Later the Full Bench also said:
As we have observed, the primary factor to look at in relation to the penalty to be imposed is the objective seriousness of the offence. Particularly in cases involving a serious breach of the OH&S Act, subjective factors, such as a plea of guilty, co-operation with the investigation and subsequent measures taken to improve safety, must play a subsidiary role in the determination of penalty to the gravity of the offence itself. While the Court must keep in mind not only facts which establish the seriousness of the offence, but also those which tend to mitigate that seriousness or exculpate the offender (see Camilleri's Stock Feeds Pty Ltd v Environmental Protection Authority (1993) 32 NSWLR 683 at 698 per Kirby P), the presence of the subjective factors referred to should not be permitted to produce a sentence which fails to adequately reflect the seriousness of the offence.
9 The cases which are reviewed in Lawrenson repeatedly indicate that the determinant of penalty, before a consideration of subjective features, is "the nature and quality" or the "objective seriousness" of the offence. The offence itself is not, as Fisher CJ noted in Haynes v James Glass and Aluminium Pty Limited (unreported, CT91/772-775, 20 May 1994), a reflection of the tragedy of a death at work, but rather of the failure by the employer to ensure safety and the means or omissions by which that failure occurred.

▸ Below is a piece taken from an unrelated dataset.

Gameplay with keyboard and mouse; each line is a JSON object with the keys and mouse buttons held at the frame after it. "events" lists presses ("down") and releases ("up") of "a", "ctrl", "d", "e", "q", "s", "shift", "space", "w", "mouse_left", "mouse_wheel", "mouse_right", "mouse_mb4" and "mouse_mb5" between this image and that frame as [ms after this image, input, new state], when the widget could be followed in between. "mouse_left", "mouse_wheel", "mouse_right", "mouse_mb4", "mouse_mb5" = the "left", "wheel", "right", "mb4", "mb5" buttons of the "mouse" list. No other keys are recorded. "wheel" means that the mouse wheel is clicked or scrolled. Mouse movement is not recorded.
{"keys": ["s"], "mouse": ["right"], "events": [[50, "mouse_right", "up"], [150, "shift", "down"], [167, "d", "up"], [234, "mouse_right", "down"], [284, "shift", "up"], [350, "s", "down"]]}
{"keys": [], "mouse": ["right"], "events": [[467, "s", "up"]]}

10 A consideration of that question is often a most difficult task in the context of legislation which imposes absolute liability for the offence. The defendant in these proceedings has accepted that liability by its plea of guilty. The prosecutor for its part has urged upon the court the view that the nature and quality of the offence involved is of the highest order. I am unable to see how this could be so. It may be readily recognised that an offence of the highest order is likely to involve a case of the worst features, of a reprehensible or even outrageous kind. The offence involved in the present matter cannot possibly fall within such a category.
11 Here the work was being undertaken according to a system which was in conformity with WorkCover's guidelines; it was being performed by an experienced and qualified person; it was being undertaken by a building company with very considerable experience, having constructed, among its building jobs, the Governor Macquarie Tower and the Chifley Tower in Sydney and having employed over the five years up to the date of the accident in November 1997, one thousand persons on those projects without any conviction under the OHS Act. The metal framework constructed to support the facade of the building was designed by mechanical engineers, approved by the Sydney City Council and erected during the course of the demolition of the old Coles building on the site. It protected the pedestrian traffic along the footpath and supported the building facade which was to be retained. It was inherited by the defendant. The metal framework did not present a flat and even face to the street, up which loads could be lifted by crane without catching on the metal framework. However, after the occurrence of the events here no such timber fascia was installed by the defendant or required to be installed by the prosecutor. Work continued thereafter, I infer from the agreed facts, merely with the addition of tag lines, which themselves are recognised by those facts to involve an inherent safety risk. This variation in procedure was made in conformity with WorkCover requirements.